The reason why SparkNotes does not work well is because it fails to give you anything beyond the plot line. You don’t really understand the characters or context, and it’s never enough to help you pass a test. Similarly, devotionals and books about the heart of God and His unending love for you are abundant and undeniably inspiring. But how much better would it be to see book after book in the Bible itself tell you of God’s relentless pursuit of His people, to truly help you understand His unending love? Singing “No Longer Slaves” without understanding Paul’s explanation of our freedom, inheritance and the future glory in store for us makes the song weaker and not what it was meant to be: a proclamation of praise about Who our identity is in! These are just a few examples, but you get the point. The significance of all these other things that we focus on is founded in Scripture, yet without the Scripture itself we just skim the surface of God’s heart. This minimal understanding sets us up to fail every test that comes our way because we do not see God’s Word as our counsel (Ps 119:24) nor as the source of life giving promises we need to overcome our trials (Ps 119:50).

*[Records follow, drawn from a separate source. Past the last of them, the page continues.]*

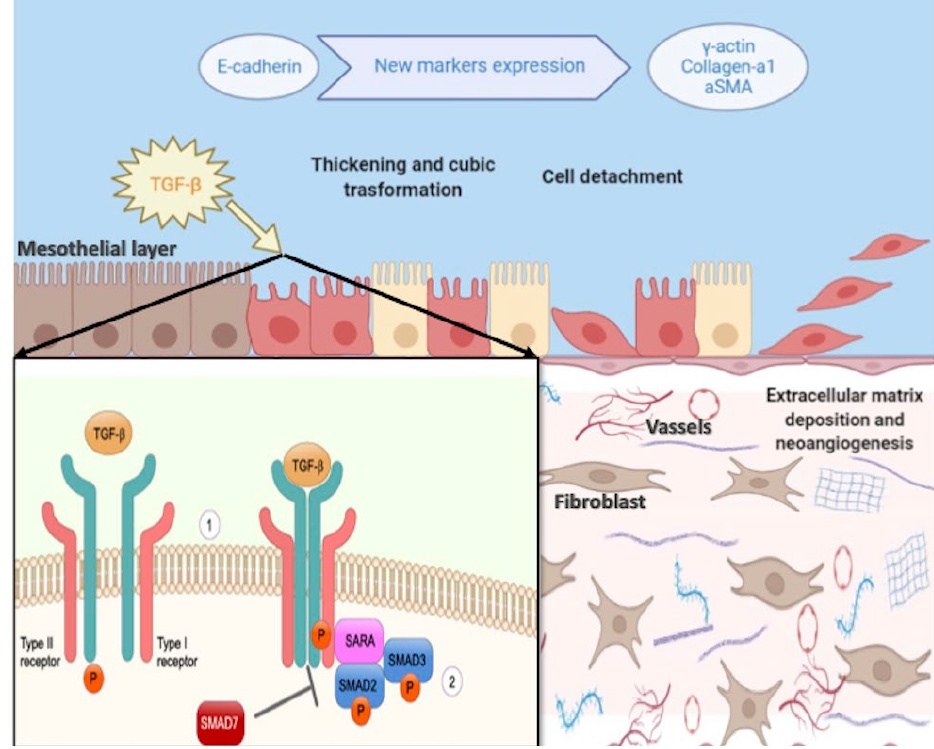
Figure 1. Epithelial to mesenchymal transition of peritoneal membrane. A schematic representation of the peritoneal membrane composed of mesothelial cells monolayer and extracellular matrix within vessels and fibroblast and the progressive change of the structure due to epithelial-to-mesenchymal (EMT) transition. Moreover, the main markers that characterize the phenotype switch of mesothelial cells to fibroblast-like phenotype due to EMT are represented and reported. In the mirror below on the left, the most significant intracellular pathways of the TGF- β signaling are represented: (1) Dimeric TGF- β receptor type I and II before binding the ligand. (2) TGF- β binds receptors and, through phosphorylation, activates SMADs and Shad anchor for receptor activation (SARA) complexes. (TGFβ = transforming gro wth factor 1- β, αSMA = α smooth muscle actin) .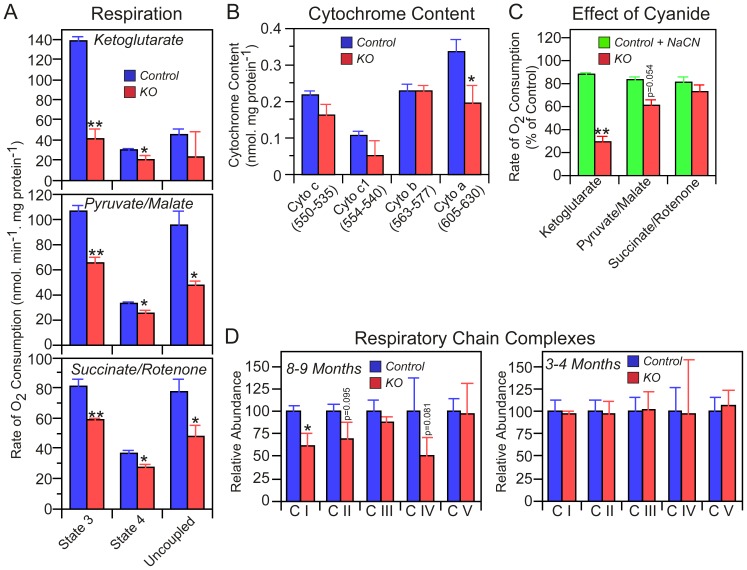
Respiratory properties of skeletal muscle mitochondria.A: Oxygen consumption by mitochondria isolated from mice 8–9 months following treatment with tamoxifen. Values are means ± SEM (n = 4). “State 3” indicates respiration rates during ATP synthesis, “State 4” is in the presence oligomycin to inhibit ATP synthesis, and “uncoupled” is in the presence of carbonyl cyanide p-[trifluoromethoxy]phenylhydrazone to measure maximal respiration rates. The uncoupled rate with α-ketoglutarate is low because the enzyme was depleted of ADP, its allosteric activator; additional data (not shown) demonstrated that addition of ADP increased the uncoupled rate. B: Cytochrome content: values are means ± SEM (n = 5). C: Respiration of mitochondria treated with NaCN. NaCN (15 µM) was added to control mitochondria to mimic the 40% reduction in cytochrome oxidase observed in mitochondria from KO compared to control mice. Respiration, measured in the presence of ketoglutarate, pyruvate+malate, and succinate+rotenone, was compared with that of untreated mitochondria from KO mice. D: Abundance of subunits of the five respiratory chain complexes in mitochondria from KO (n = 3) relative to HF control (n = 4) mice. Western blotting was used to detect subunits of complexes I (NDUFB8), II (30 kDa subunit), III (core protein 2), IV (subunit 1) and V (alpha subunit), employing primary antibodies obtained from Mitosciences. The antigen targets represent labile subunits that are degraded when not assembled into the appropriate complex and thus are representative of the abundance of the fully assembled complexes. Mitochondria were isolated from two groups of mice 8–9 months and 3–4 months following treatment with tamoxifen. Statistical significance in unpaired t-tests is indicated by *p>0.05 or **p<0.005; for p values of marginal significance actual values are shown.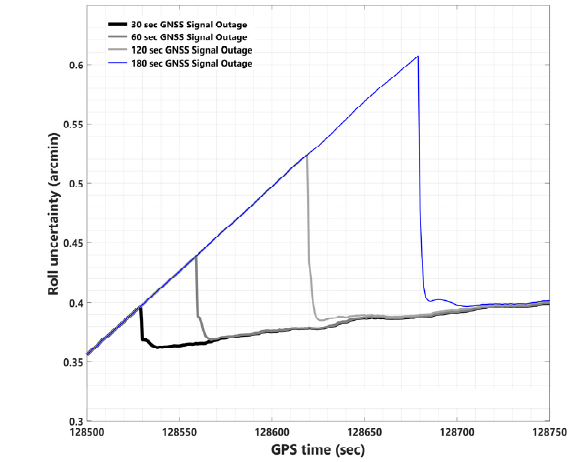
Figure 8. Uncertainties of the roll angle using smooth processing and assuming different GNSS signal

There is no doubt that all of these books and songs are God given and are significant, but why wouldn’t you want the very best that God has? C.S. Lewis says of these “SparkNotes”, “that if they are mistaken for the thing itself, they turn into dumb idols, breaking the hearts of their worshipers.” So like every English teacher ever said, read the actual Book. And even though not every book in English class changed our lives, the Word of God will leave you like the Psalmist, finding “his delight in the law of the Lord and meditating on it day and night” (Ps 1:2).